According to cybersecurity firm Check Point’s mobile threat team, an Android adware known as Simbad has found its way into 150 million devices after being placed inside simulation games available on Google Play Store.
Among the games the adware was found in were titles such as Real Tractor Farming Simulator, Heavy Mountain Bus Simulator 2018 and Snow Heavy Excavator Simulator.
Each of these had more than five million downloads at the time the adware was discovered. Snow Heavy Excavator itself was downloaded some ten million times before the adware was revealed.
In total Simbad was found in 210 seemingly legitimate apps. All have now been pulled from Google Play Store.
Check Point explained that, once downloaded, the malicious Simbad phones home and starts embedding itself onto the user’s device to prevent any attempt at removal. It would then start displaying ads to generate money.
Some of the sophisticated anti-removal techniques it uses include removing the icon from the launcher, displaying background ads during normal phone usage and forcing the device’s browser to open a given URL.

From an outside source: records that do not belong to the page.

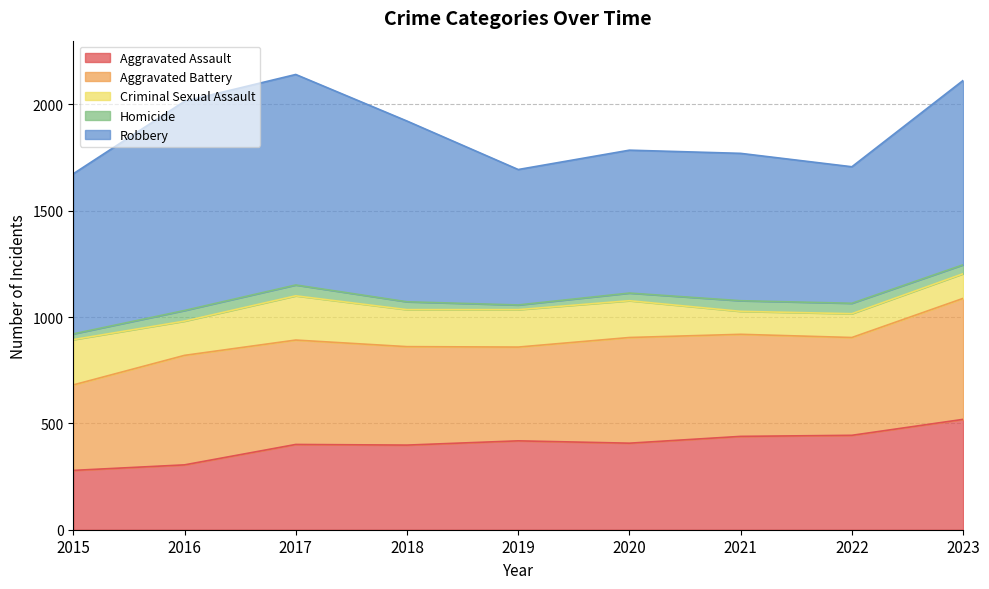

What is the difference between the maximum and minimum values in the Aggravated Battery series?

167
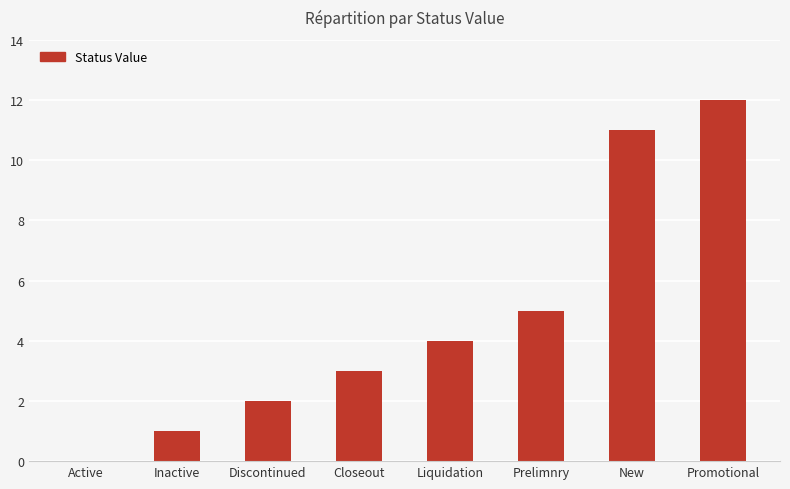

Where is the data nearest to the value 6?

Prelimnry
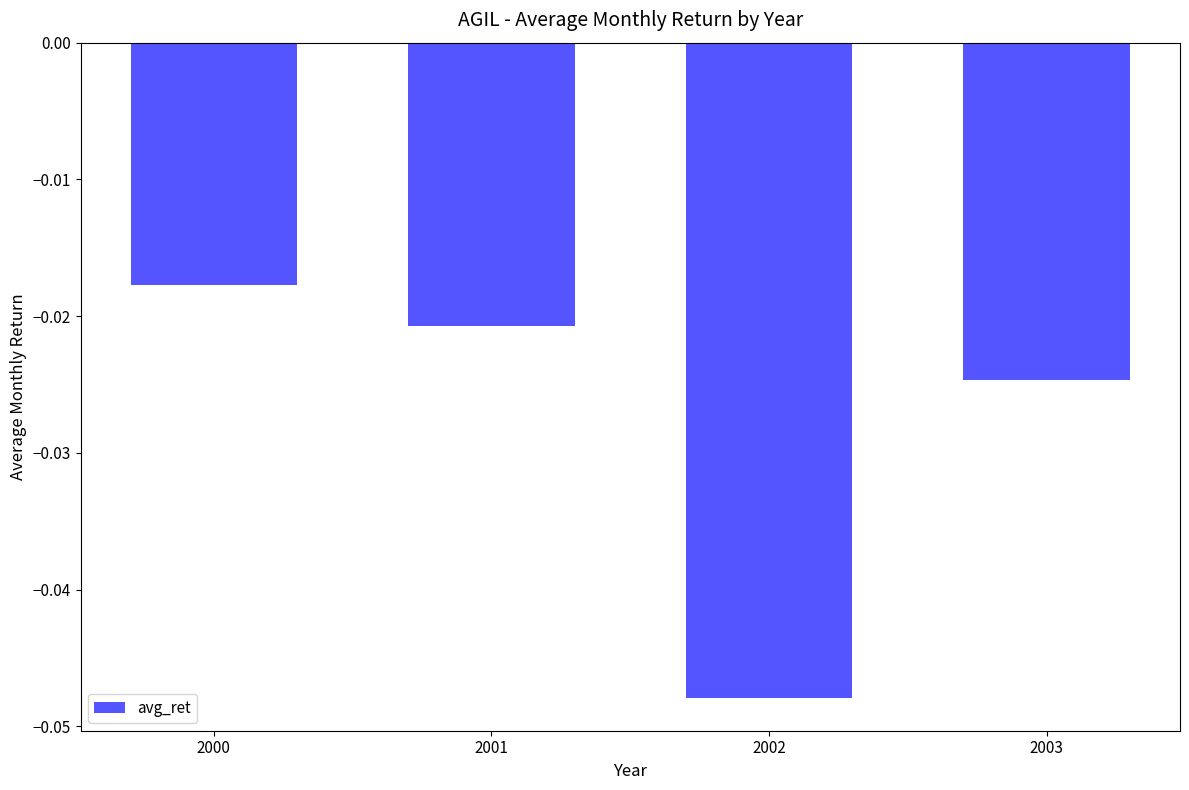

The chart shows a value of -0.1 at 2002. True or false?

False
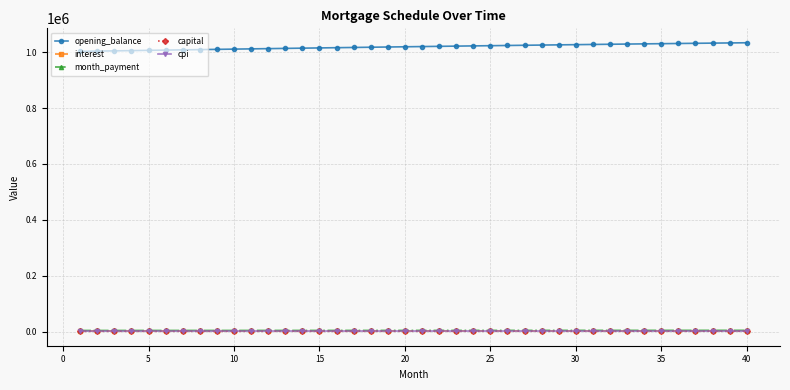

What is the sum of all cpi values?

101707.6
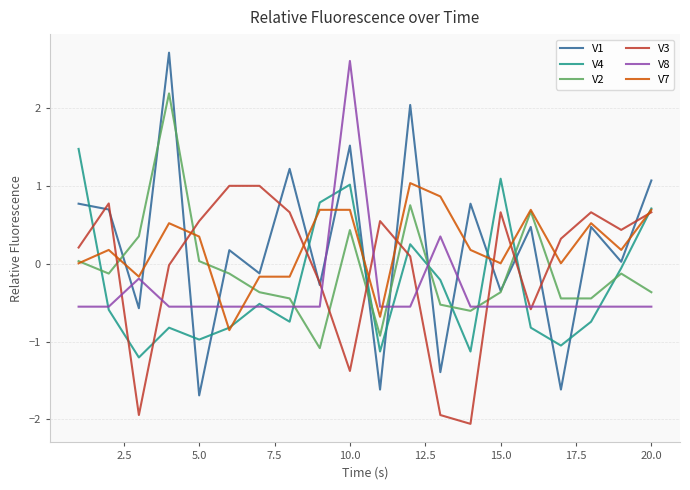

True or false: V4 and V2 intersect in this chart.

True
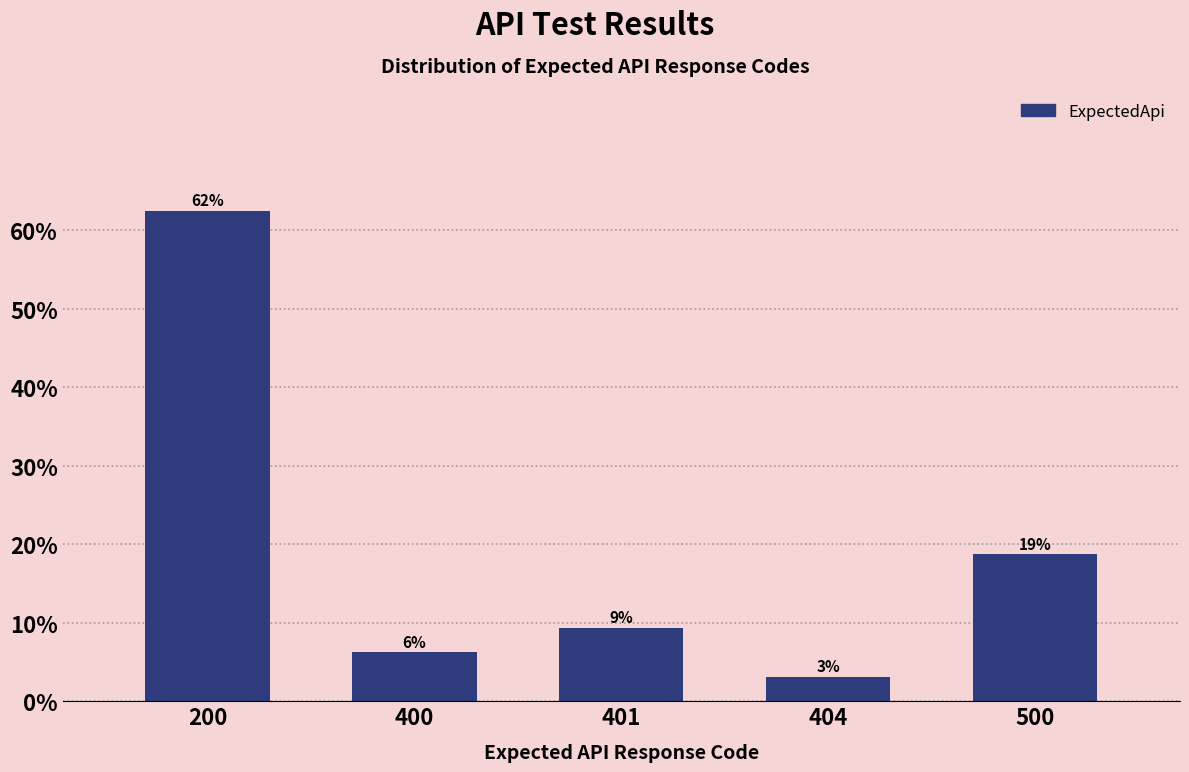

How many bars are there in total?

5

The code hid in a bogus ad-serving platform and created a back door that could install rogue apps, direct users to scam websites and show other apps in stores. Check Point believes the apps’ developers were tricked into using the platform.
Simbad has capabilities that can be divided into three groups – Show Ads, Phishing and Exposure to other applications. With the capability to open a given URL in a browser, the actor behind Simbad can generate phishing pages for multiple platforms and open them in a browser, thus performing spear-phishing attacks in the user.- Report Summary: Check Point
Check Point recommends users go through their apps and remove any that may contain the adware. Meanwhile despite Google’s efforts to make the Play Store as safe as possible, recently it claimed they had removed 700,000 malicious apps in 2017. Google, said Check Point, should take another close look at its malware scanning systems.